Man seriously? Free Samsung? And that Fiat, I been wondering how much you want for it, not that i got it but I was considering buying it sometime. Son, I got no idea what brand this piece of shit car is, but the wheels are cool. No really, if you mean it, ill take that Fiat man, man, ill kiss your feet, ill do it, no really I mean Really? I mean really really? Man If you mean it, ill get over there right away, and man, you can have dunno, bad times, hell ANYTHING Okay? But if you are just messing with me, you can go fuck yourself and your phone man!

Lol man, you know this man would never sue your ass, but... Man it takes a message here to see that you are like a super whigger. Anyway DAD! Thanks for the kind words, and seriously, you dont kiss ass on regular basis just one thing, you can reply wherever, text is cool You got the hots for your sister dude? I mean the deal was 50 uh words? Letters? Anyway its good, but DAD!... You know I never asked you to write anything about your sisters ass, its kinda weird DAD! Anyway, what do I judge, I banged my 7 years old sister back at the days where I still called her mom... Well she trained me, then I returned with the force, and now her husband kinda knows my deal and... I STILL BANG HER! <<<<< Anyway, man, keep the cash, I just wanted to show the world... Moral: Ladies and gentlemen, and this is how you make someone and anyone your bitch! Nothing personal DAD! You know that as far as I care, all my friends kneel before while my enemies are crushed under my mighty heel. Charisma... Kiddo, I know you are struggling with cash and stuff, but seriously, just for that one online, (your sisters story which id never ask you to go for helps) BUT If you have read this far (BECAUSE THE WORDS OF YOUR DARK OVERLORD ARE LAW) Then just send me a reply saying 666 and I will pay to fix whatever the hell is wrong with your car man, I cant stand the sound, and I know you can pay up, its just that times are down... ...For you. Actual code 999 (not satanist here, I hate all religion) post 666 and ill get someone to slice your tires instead.

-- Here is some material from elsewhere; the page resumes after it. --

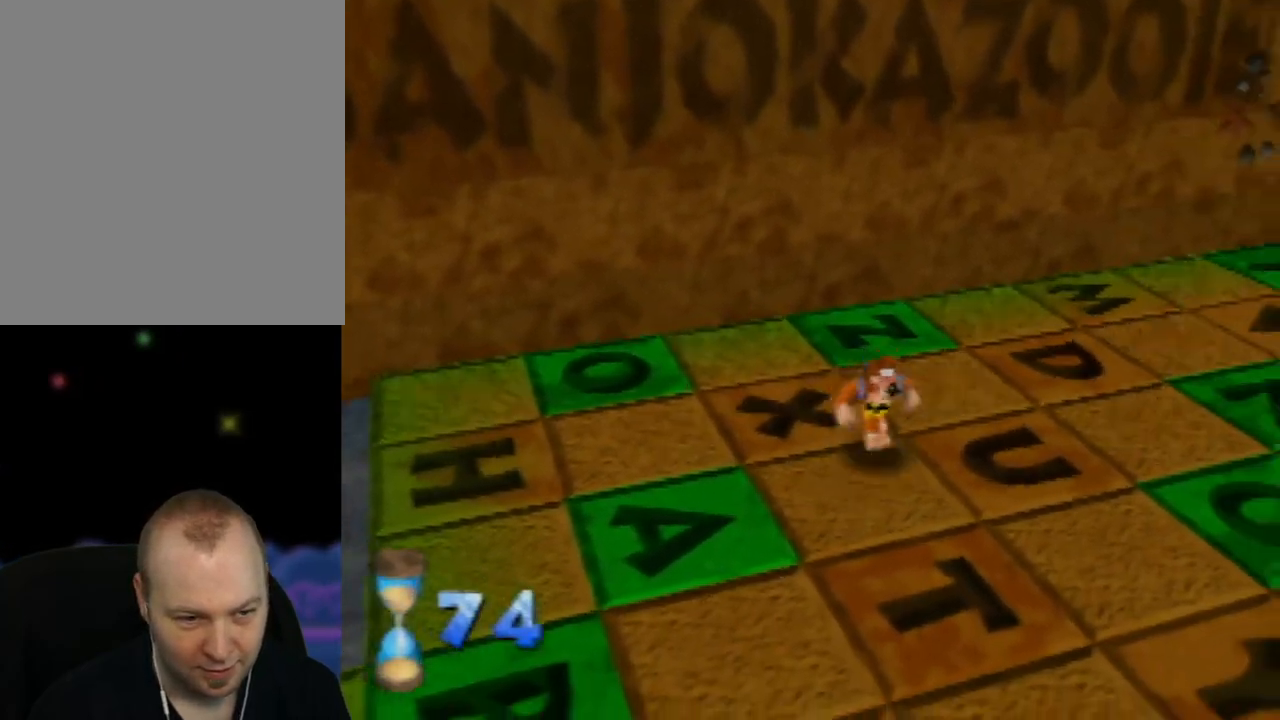
{"buttons": [], "left_stick": "down", "events": []}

hey wanna come back to my house, and help me kill my dog?

Boy: Did it hurt? Girl: Did what hurt? Boy: When you burst through the asphalt, emerging from the depths of hell.

- Are you from Tennessee bec- - Yes

You have a laugh like my favorite porn star.

Come lay your head upon my chest. (After a moment) Perhaps you'd be more comfortable onmy stomache (pushes head down)

Girl: Do you know any good movies? Boy: Snakes on a plane Girl: Whats it about? Boy: It's about Horses.. on a boat.

Anti-Pickup Line

A collection of responses to pickup lines, and just bad ones in general!